The Milliman Review was commissioned by the Republic of Ireland’s Department of Health and Children and said that state owned t Vhi Healthcare should become a US style healthcare utilisation manager. Effectively what this means is that Vhi Healthcare would change from an organisation that currently funds the healthcare needs of customers to one that actually determines what level of care and the type of treatment that customers would receive. So, rather than the consultant in a hospital determining the care pathway for patients, Vhi Healthcare would enter into new agreements with consultants and hospitals and its customers whereby the care pathways would ultimately be determined by Vhi Healthcare.
Becoming a US style healthcare utilisation company would require Vhi Healthcare to invest in and set up significant pre-authorisation processes, concurrent review processes and post care review processes. Pre-authorisation would require the consultant treating the customer to obtain Vhi Healthcare’s sign-off on the proposed care pathway and in the event that Vhi Healthcare did not sign-off, the customer’s healthcare costs would not be reimbursed. Concurrent reviews would involve Vhi Healthcare staff continuously monitoring the health status of patients to determine whether they should still be treated and post-care reviews would involve Vhi Healthcare examining whether the patient should have received the treatment.

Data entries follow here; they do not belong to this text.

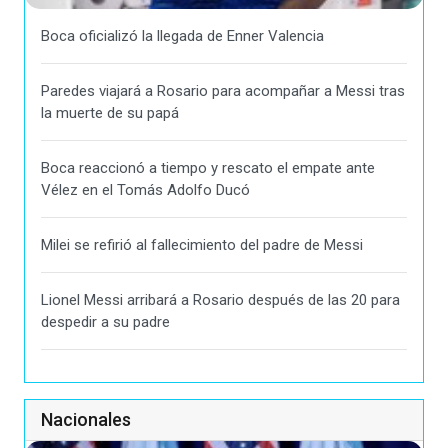
Boca oficializó la llegada de Enner Valencia
Paredes viajará a Rosario para acompañar a Messi tras
la muerte de su papá
Boca reaccionó a tiempo y rescato el empate ante
Vélez en el Tomás Adolfo Ducó
Milei se refirió al fallecimiento del padre de Messi
Lionel Messi arribará a Rosario después de las 20 para
despedir a su padre
Nacionales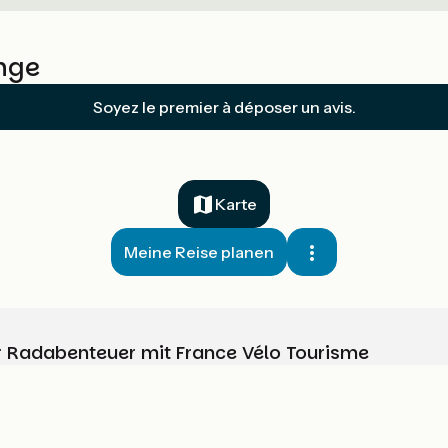
nge
Soyez le premier à déposer un avis.
Karte
Meine Reise planen
Ihr Radabenteuer mit France Vélo Tourisme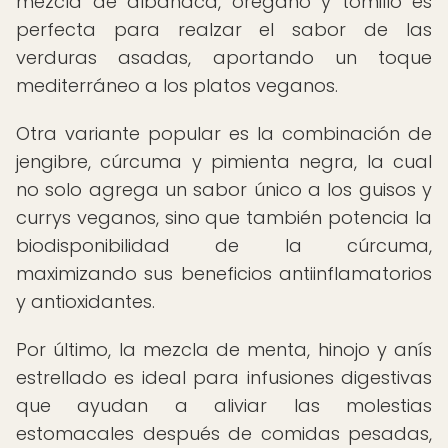
mezcla de albahaca, orégano y tomillo es
perfecta para realzar el sabor de las
verduras asadas, aportando un toque
mediterráneo a los platos veganos.
Otra variante popular es la combinación de
jengibre, cúrcuma y pimienta negra, la cual
no solo agrega un sabor único a los guisos y
currys veganos, sino que también potencia la
biodisponibilidad de la cúrcuma,
maximizando sus beneficios antiinflamatorios
y antioxidantes.
Por último, la mezcla de menta, hinojo y anís
estrellado es ideal para infusiones digestivas
que ayudan a aliviar las molestias
estomacales después de comidas pesadas,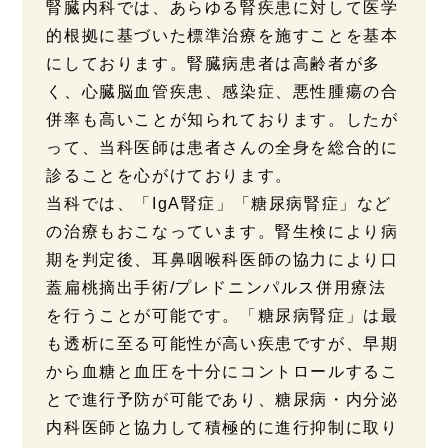
腎臓内科では、あらゆる腎疾患に対して医学
的根拠に基づいた標準治療を施すことを基本
にしております。腎臓病患者は高齢者が多
く、心臓脳血管疾患、感染症、悪性腫瘍の合
併率も高いことが知られております。したが
って、当科医師は患者さんの全身を総合的に
診ることを心がけております。
当科では、「IgA腎症」「糖尿病腎症」など
の治療もおこなっています。腎生検により病
期を判定後、耳鼻咽喉科医師の協力により口
蓋扁桃摘出手術/プレドニンパルス併用療法
を行うことが可能です。「糖尿病腎症」は最
も透析に至る可能性が高い疾患ですが、早期
から血糖と血圧を十分にコントロールするこ
とで進行予防が可能であり、糖尿病・内分泌
内科医師と協力して積極的に進行抑制に取り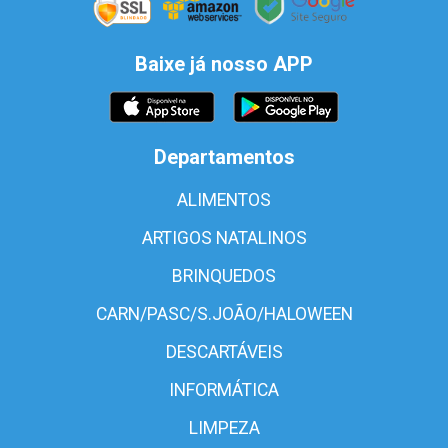
Baixe já nosso APP
Departamentos
ALIMENTOS
ARTIGOS NATALINOS
BRINQUEDOS
CARN/PASC/S.JOÃO/HALOWEEN
DESCARTÁVEIS
INFORMÁTICA
LIMPEZA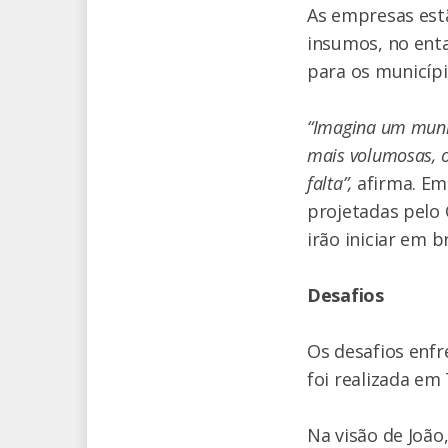
As empresas est
insumos, no enta
para os municípi
“Imagina um muni
mais volumosas, o
falta”,
afirma. Em 
projetadas pelo 
irão iniciar em b
Desafios
Os desafios enf
foi realizada em
Na visão de João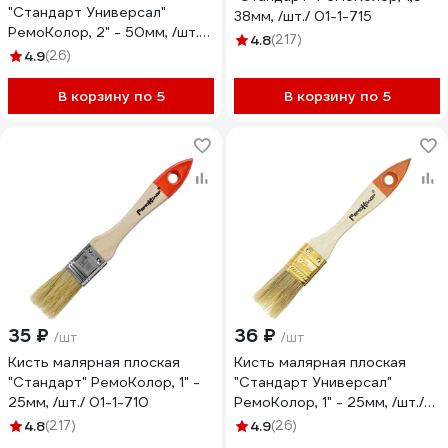
"Стандарт Универсал"
38мм, /шт./ 01-1-715
РемоКолор, 2" - 50мм, /шт./
4.8
(217)
01-1-020
4.9
(26)
В корзину по 5
В корзину по 5
35 ₽
36 ₽
/шт
/шт
Кисть малярная плоская
Кисть малярная плоская
"Стандарт" РемоКолор, 1" -
"Стандарт Универсал"
25мм, /шт./ 01-1-710
РемоКолор, 1" - 25мм, /шт./
01-1-010
4.8
(217)
4.9
(26)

Vhi Healthcare rejects the Milliman Review, as it doubts that savings could be made and would require a very significant upfront investment.
Jimmy Tolan of Vhi Healthcare says, “Vhi Healthcare faces very significant healthcare funding challenges over the next ten years as our customer base continues to age. We anticipate that we will have to deliver significantly more care in critical healthcare areas such as cancer, cardiac, orthopaedic and managing chronic conditions.”

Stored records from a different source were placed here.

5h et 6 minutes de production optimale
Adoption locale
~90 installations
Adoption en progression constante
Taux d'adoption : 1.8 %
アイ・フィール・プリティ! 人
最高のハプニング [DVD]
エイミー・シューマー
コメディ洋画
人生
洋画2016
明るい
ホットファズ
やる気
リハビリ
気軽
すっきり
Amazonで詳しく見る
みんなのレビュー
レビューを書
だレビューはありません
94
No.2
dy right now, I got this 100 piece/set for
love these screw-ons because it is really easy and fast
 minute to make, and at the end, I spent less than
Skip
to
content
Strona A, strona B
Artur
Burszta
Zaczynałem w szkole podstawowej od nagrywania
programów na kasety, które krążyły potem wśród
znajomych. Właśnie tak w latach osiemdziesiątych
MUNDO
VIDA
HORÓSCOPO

Rival health insurer Aviva is calling for the government to sell Vhi Healthcare immediately so that taxpayers are not hit with another huge bailout bill. Jim Dowdall of Aviva says,” The cost of getting the Vhi to a solvent level so that it can be sold will put a huge burden on the taxpayer. With every month, VHI's solvency levels are deteriorating."
Although last May the Irish government said it would be selling VHI, it could be another two or three years before the insurer is sold.